Pour ce qui est de l'alcool, la bière aura disparu au profit d'une variété de cocktails moléculaires composés exclusivement d'un jus de bissap ignoble et du sang de jeunes vierges amérindiennes (c'est ça qui pétille le mieux en bouche), histoire de vous faire relativiser sur les coûts de productions faramineux qui auront dû être engendrés pour construire cette tour de Babel dans laquelle se produira le fantôme pixellisé de Pharrell Williams. De toute façon, une fois qu'aura lieu la Coupe du Monde au Qatar en 2022 et qu’on aura enfin franchi le Rubicon niveau atteintes aux droits de l’homme, tout passera. L'expérience festival pourra se conclure en beauté, quelque part entre Le Marchand de Venise et un film de David Cronenberg, puisque vous aurez alors l'occasion de fusionner avec une tireuse à bières. L'aspect négatif, c'est que tous vos points de vie vous seront retirés.

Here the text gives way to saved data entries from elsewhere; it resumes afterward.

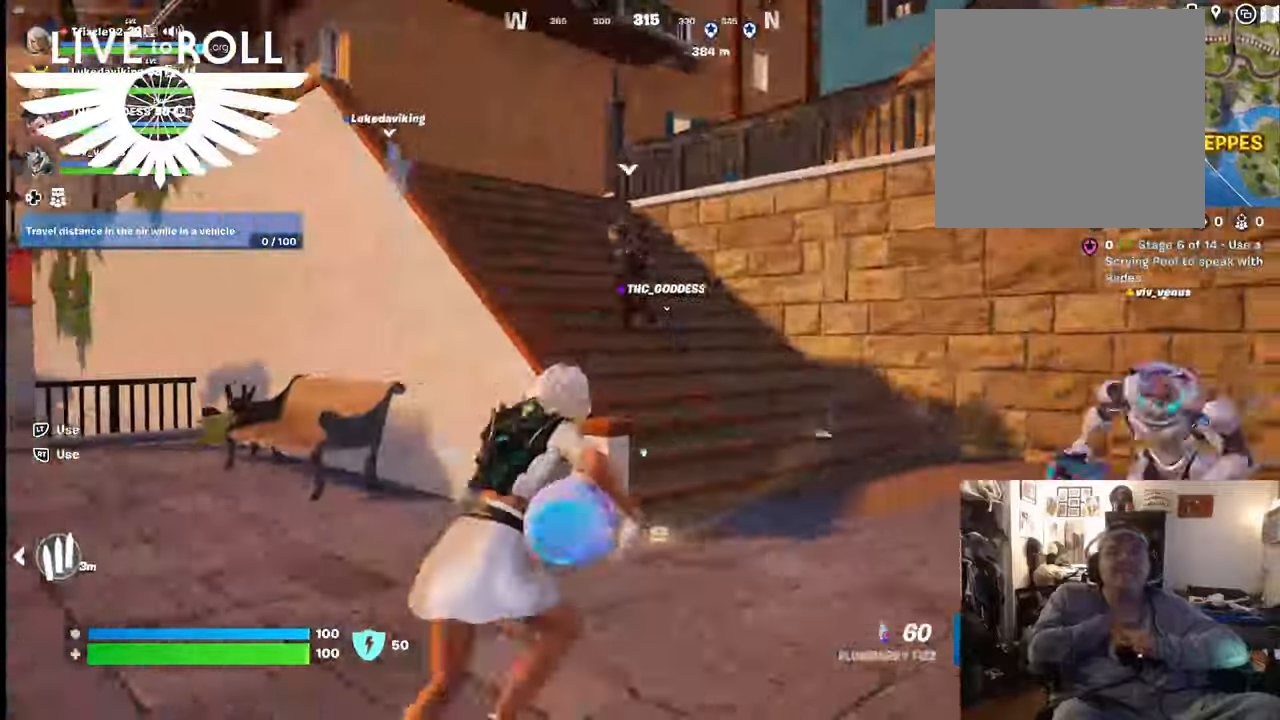
{"buttons": [], "left_stick": "up-right", "right_stick": "left", "events": [[100, "right_stick", "left"]]}
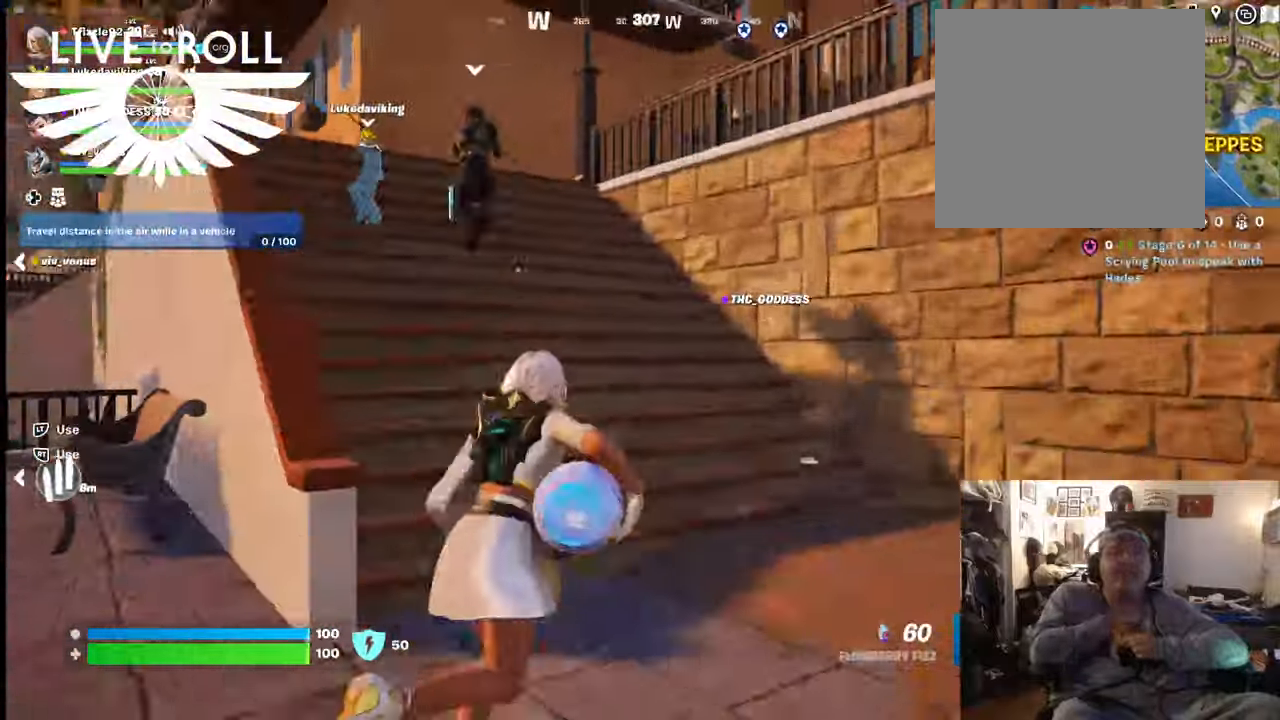
{"buttons": [], "left_stick": "up", "right_stick": "left", "events": [[67, "left_stick", "up"]]}
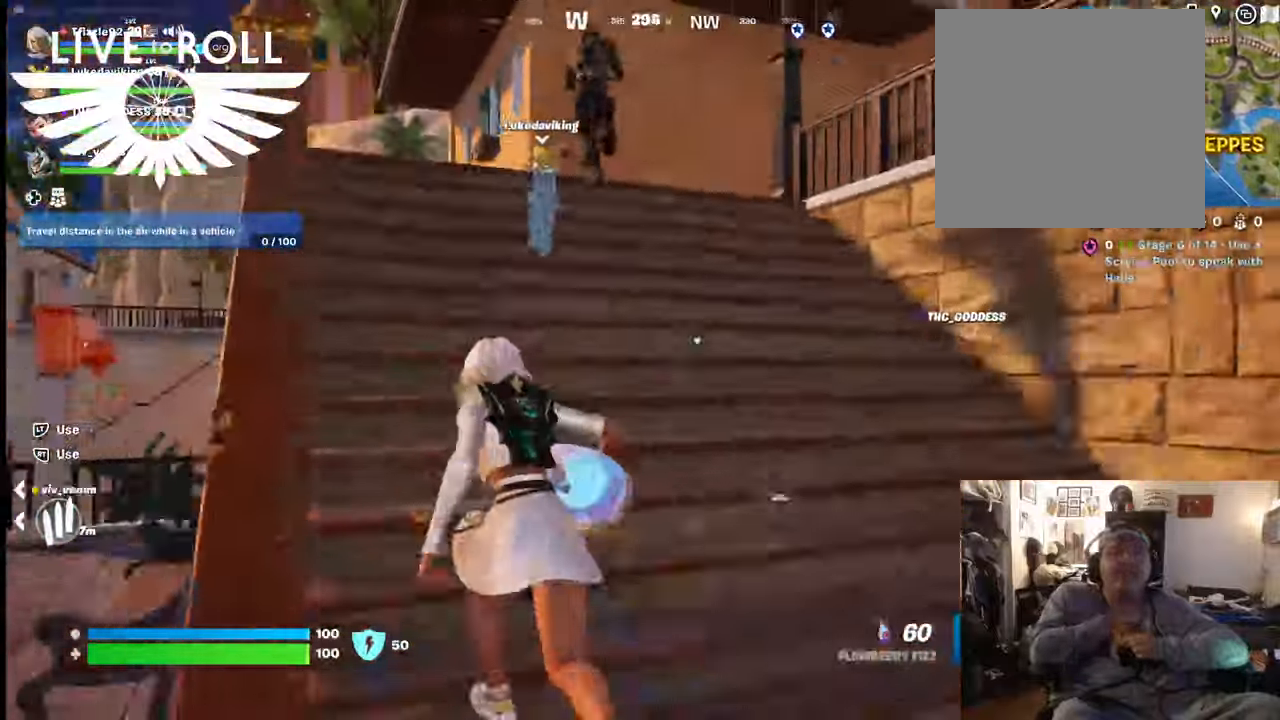
{"buttons": [], "left_stick": "up", "right_stick": "left", "events": []}
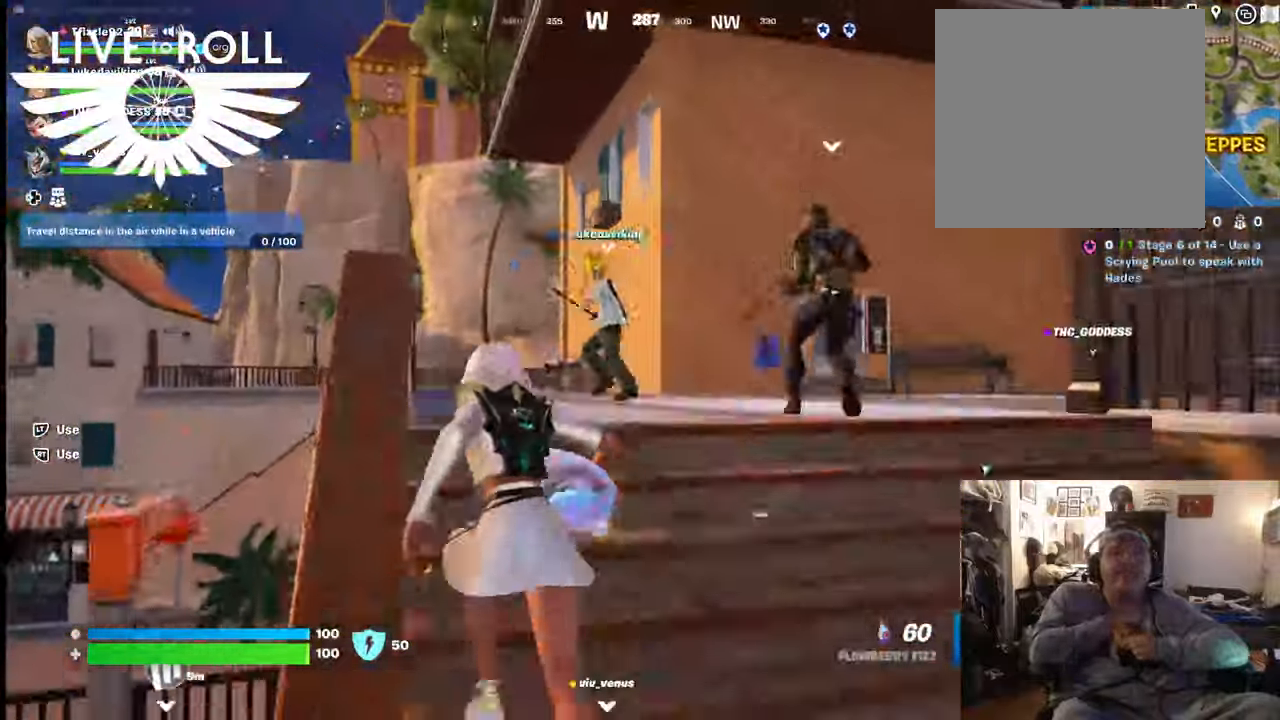
{"buttons": [], "left_stick": "center", "right_stick": "center", "events": [[67, "right_stick", "center"], [400, "left_stick", "center"]]}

Prévision n°3 : vous n'aurez tout simplement plus le choix

Tous les petits festivals subventionnés vont mourir. TOUS. Avec la complicité tacite des mairies de région, des émissaires envoyés par Live Nation et déguisés en « forces de l’ordre » se chargeront d'infiltrer les irréductibles, invoqueront des normes de sécurité toujours plus intenables financièrement, puis tireront à vue sur les tout derniers récalcitrants, invoquant « une menace imminente ». À l'image du festival Microclimax, qui devait avoir lieu sur l'Ile de Groix les 5-6-7 juillets prochains, et que la municipalité a décidé d'annuler, car l'association Pull Friction n'était pas en mesure d'assurer le service minimum de gendarmes pour assurer la sécurité. Loin de nous l'idée d'établir un lien de cause à effet entre le premier et le second, mais notre petit fond complotiste ne nous empêche pas de penser que ce n'est que le début d'une longue agonie. Et puis la circulaire Collomb qui tourne en ce moment et qui projette d'augmenter toujours plus les coûts de sécurité des petits festivals a de quoi nous conforter dans l'idée. On nous la fait pas.

Et puis, lorsqu'on voit que par exemple, en Angleterre il y a deux ans, la mairie d'Islington a pu œuvrer en sous-main avec la police locale pour fermer le club historique Fabric, en invoquant toujours la même excuse des « ravages de la drogue » sur la jeunesse, on se dit que ce n’est pas si capillo-tracté que ça. Enfin, pas tant que ça. Si les festivals ne sont aujourd'hui plus qu’affaire de fonds spéculatifs (et surtout plus de musique), il y a fort à parier qu'on se retrouvera un jour avec Kendrick Lamar et Bruno Mars lancés dans une arène, et tels des gladiateurs-des-temps-modernes, se battront jusqu'à la mort tandis que Mathieu Pigasse et Dan Beckerman se lanceront des liasses de billets au visage, l'air possédé. À côté de ça, dans l'espace découverte, Jain et Thérapie Taxi joueront à la belote afin de déterminer qui aura la meilleure tranche horaire dans la playlist France Inter de Rebecca Manzoni.